Cluvio allows not just running SQL and visualizing the results. You can also use the full power of R and run a custom R script to further process the SQL results. The following example shows how easy it is to add a running total column to the SQL results:
SQL:
SELECT {saletime:week}, SUM(pricepaid) as "revenue" FROM sales GROUP BY 1 ORDER BY 1
R:
sql.data %>% mutate(running_total=cumsum(revenue))
The SQL results are available to the R script in a 'sql.data' variable (as a data.frame).
At the moment, the following R libraries are available within the R script. Please contact hi@cluvio.com in case you would like to use a package that is not currently supported.

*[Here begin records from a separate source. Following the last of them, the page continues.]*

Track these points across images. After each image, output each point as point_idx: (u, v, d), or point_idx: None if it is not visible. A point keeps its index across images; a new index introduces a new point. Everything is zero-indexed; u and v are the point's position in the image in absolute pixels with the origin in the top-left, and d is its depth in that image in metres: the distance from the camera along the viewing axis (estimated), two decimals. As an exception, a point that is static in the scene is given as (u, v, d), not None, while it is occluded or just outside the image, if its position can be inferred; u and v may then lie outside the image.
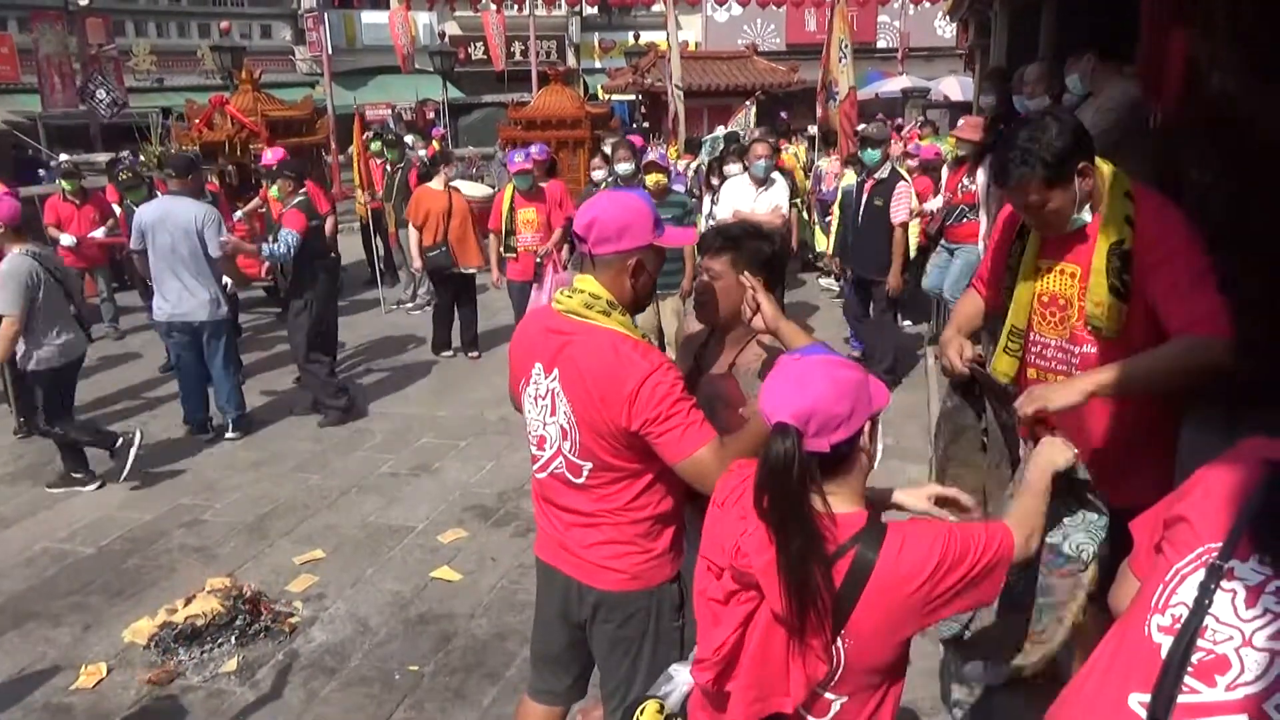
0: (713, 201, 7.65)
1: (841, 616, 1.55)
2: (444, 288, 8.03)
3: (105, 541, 4.83)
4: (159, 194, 7.19)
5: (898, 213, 6.62)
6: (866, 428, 1.61)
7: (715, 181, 8.06)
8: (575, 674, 2.57)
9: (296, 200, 6.43)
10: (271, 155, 7.32)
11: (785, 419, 1.54)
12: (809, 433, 1.54)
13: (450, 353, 8.13)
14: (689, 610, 2.28)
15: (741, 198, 7.01)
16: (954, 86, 19.91)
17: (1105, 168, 2.40)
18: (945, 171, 7.35)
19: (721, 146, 9.56)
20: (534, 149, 7.29)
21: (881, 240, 6.66)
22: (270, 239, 6.52)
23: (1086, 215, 2.38)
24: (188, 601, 4.03)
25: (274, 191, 6.62)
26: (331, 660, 3.72)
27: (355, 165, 10.60)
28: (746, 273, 2.28)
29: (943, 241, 7.02)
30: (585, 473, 2.21)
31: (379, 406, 6.90)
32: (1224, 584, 1.36)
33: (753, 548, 1.59)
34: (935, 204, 7.11)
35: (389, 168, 10.35)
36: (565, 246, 7.15)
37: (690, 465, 2.07)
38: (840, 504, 1.60)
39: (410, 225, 7.90)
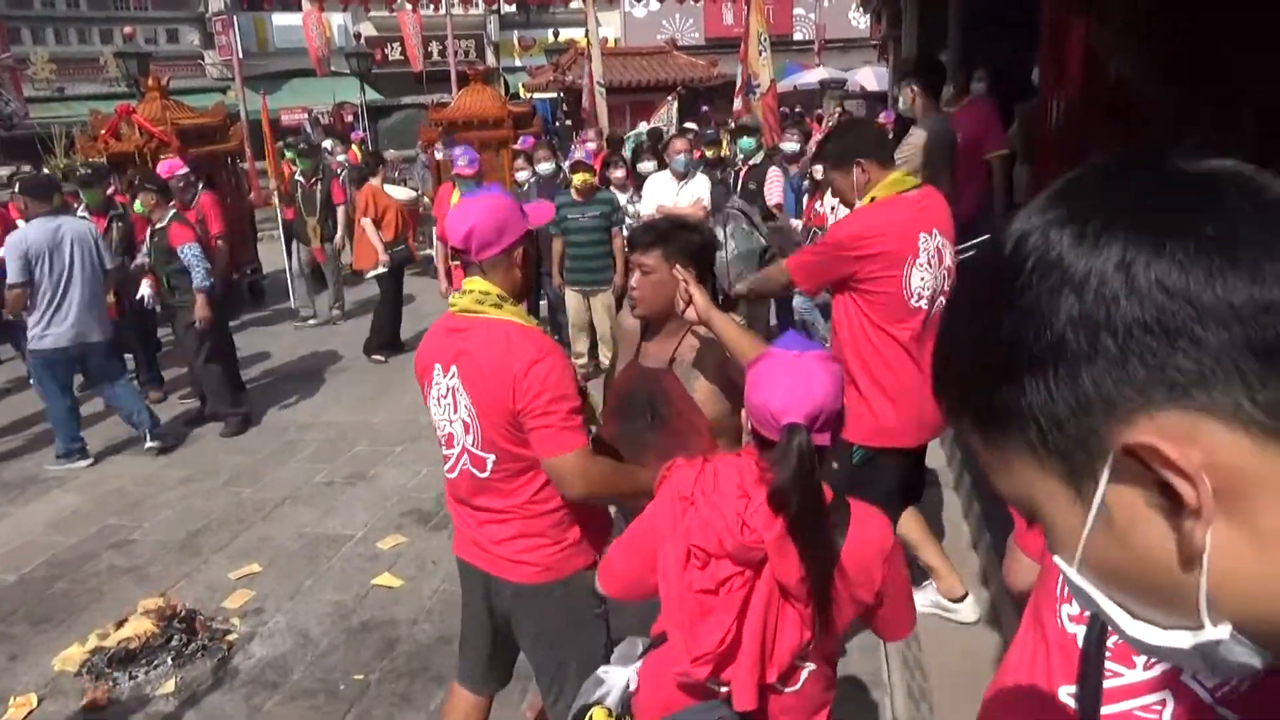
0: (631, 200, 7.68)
1: (827, 585, 1.67)
2: (391, 286, 8.02)
3: (28, 568, 4.67)
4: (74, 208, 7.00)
5: (772, 194, 6.88)
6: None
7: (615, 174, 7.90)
8: (501, 663, 2.65)
9: (171, 214, 6.21)
10: (166, 168, 7.14)
11: (799, 420, 1.61)
12: (814, 429, 1.62)
13: (381, 358, 8.04)
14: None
15: (664, 193, 7.09)
16: (869, 77, 20.32)
17: (893, 176, 2.99)
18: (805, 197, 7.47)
19: (645, 142, 9.62)
20: (458, 151, 7.21)
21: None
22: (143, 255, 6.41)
23: (859, 201, 3.03)
24: (120, 624, 3.94)
25: (137, 206, 6.34)
26: (273, 675, 3.67)
27: (272, 169, 10.29)
28: (678, 265, 2.33)
29: None
30: (489, 465, 2.26)
31: (310, 416, 6.79)
32: None
33: (760, 522, 1.64)
34: (798, 224, 7.28)
35: (301, 179, 9.45)
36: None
37: (555, 465, 2.16)
38: None
39: (366, 220, 7.82)
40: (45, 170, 12.86)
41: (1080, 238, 0.53)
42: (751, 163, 7.18)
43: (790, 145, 7.49)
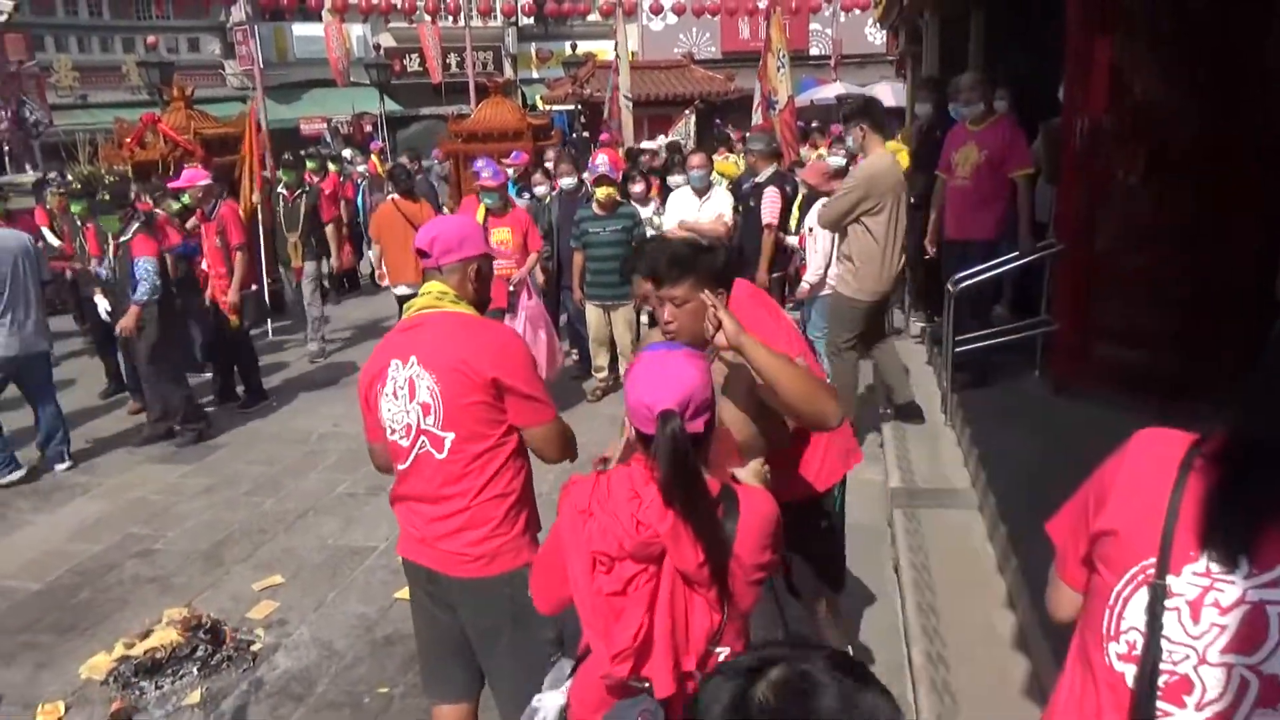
0: (657, 211, 7.71)
1: (724, 568, 1.76)
2: None
3: (53, 576, 4.69)
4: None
5: (765, 214, 6.93)
6: (717, 411, 1.89)
7: (634, 189, 7.84)
8: (465, 664, 2.63)
9: (137, 225, 6.14)
10: (187, 177, 7.16)
11: (670, 406, 1.73)
12: (687, 416, 1.74)
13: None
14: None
15: (685, 208, 7.11)
16: (886, 93, 20.26)
17: None
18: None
19: (676, 156, 9.60)
20: (480, 163, 7.21)
21: (755, 239, 6.95)
22: (107, 269, 6.36)
23: None
24: (146, 634, 3.96)
25: (113, 224, 6.21)
26: (298, 687, 3.68)
27: (247, 180, 9.00)
28: (707, 290, 2.31)
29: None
30: (448, 445, 2.37)
31: (331, 426, 6.81)
32: (1167, 603, 1.34)
33: (653, 517, 1.74)
34: (793, 240, 7.31)
35: (284, 190, 8.90)
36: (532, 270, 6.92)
37: (546, 430, 2.44)
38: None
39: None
40: (69, 176, 12.98)
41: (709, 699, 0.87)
42: (757, 180, 7.23)
43: (836, 160, 7.46)
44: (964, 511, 4.44)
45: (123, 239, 6.18)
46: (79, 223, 7.48)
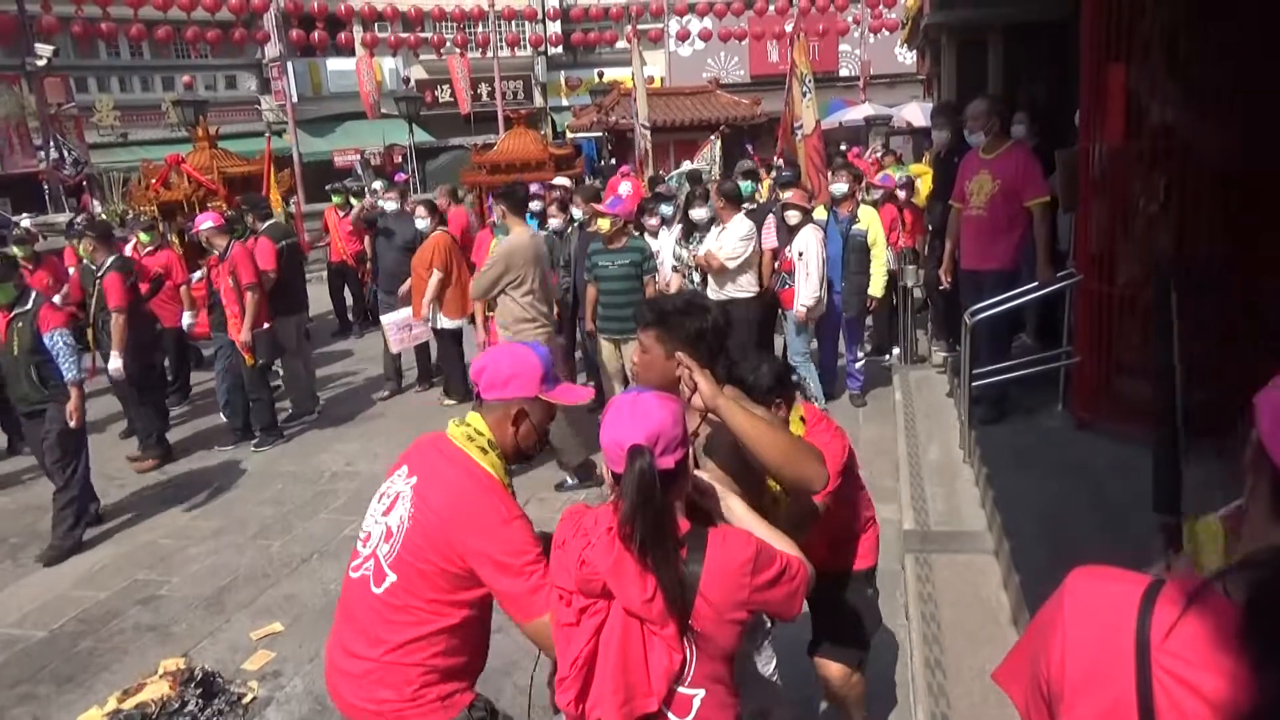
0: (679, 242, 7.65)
1: (686, 607, 1.73)
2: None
3: (58, 624, 4.69)
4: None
5: (766, 239, 7.09)
6: (691, 450, 1.88)
7: (650, 222, 7.79)
8: None
9: (111, 261, 5.81)
10: (199, 220, 7.18)
11: (639, 441, 1.74)
12: (657, 452, 1.74)
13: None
14: None
15: (707, 237, 7.07)
16: (916, 112, 20.09)
17: None
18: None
19: (696, 189, 9.55)
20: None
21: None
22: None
23: None
24: (139, 688, 3.91)
25: (80, 250, 5.80)
26: (287, 743, 3.61)
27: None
28: (680, 352, 2.20)
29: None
30: (386, 585, 2.14)
31: (343, 464, 6.79)
32: None
33: (597, 556, 1.77)
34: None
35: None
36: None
37: (536, 628, 2.04)
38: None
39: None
40: (102, 214, 13.24)
41: None
42: (747, 207, 7.41)
43: (839, 187, 7.35)
44: (979, 556, 4.27)
45: (20, 310, 5.35)
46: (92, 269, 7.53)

- R (3.4.4) - most standard R functions
- reshape2 (1.4.2)
- plyr (1.8.4)
- dplyr (0.8.3)
- tidyr (1.0.0)
- purrr (0.2.4)
- tibble (2.1.3)
- broom (0.5.2)
- stringr (1.4.0)
- lubridate (1.6.0)
- hms (0.5.3)
- magrittr (1.5)
- glue (1.4.2)
- zoo (1.8-3)
- DataCombine (0.2.21)
- googlesheets4 (0.2.0)
- bayesAB (1.1.1)
- prophet (0.6.1)
- tvm (0.4.0)
- pwr (1.3-0)
- sigr (1.1.3)
- jsonlite (1.8.0)
System and I/O functions are not available, only referentially transparent transparent transformations, i.e. from input to output. The results of the R script are given by the last command and are passed to the visualization as a data table. Supported R types are:
- primitive types, date, timestamp
- vectors of these (will appear as multiple rows of a single column)
- data.frame
You can name columns in the output as usual in R via the 'names' attribute, e.g. the following will produce a column named "Metric" with 2 rows of data:
res <- c(42, 84) names(res) <- "Metric" res
Important: Restrictions
The R script runs within a constrained environment:
1. The script has to finish within 1 minute (please contact support if you need this limit raised).
2. The script can use at most 100MB of computer memory.
3. Most system functions and functions for accessing the local filesystem are not available, i.e. the script is meant to process the SQL output in a referentially transparent manner.
4. The output of the R script has to be data (as stated above); there is not much use for generating visuals using R (e.g. using ggplot or shiny) in Cluvio, as the visualization step we apply is the same as with plain SQL results.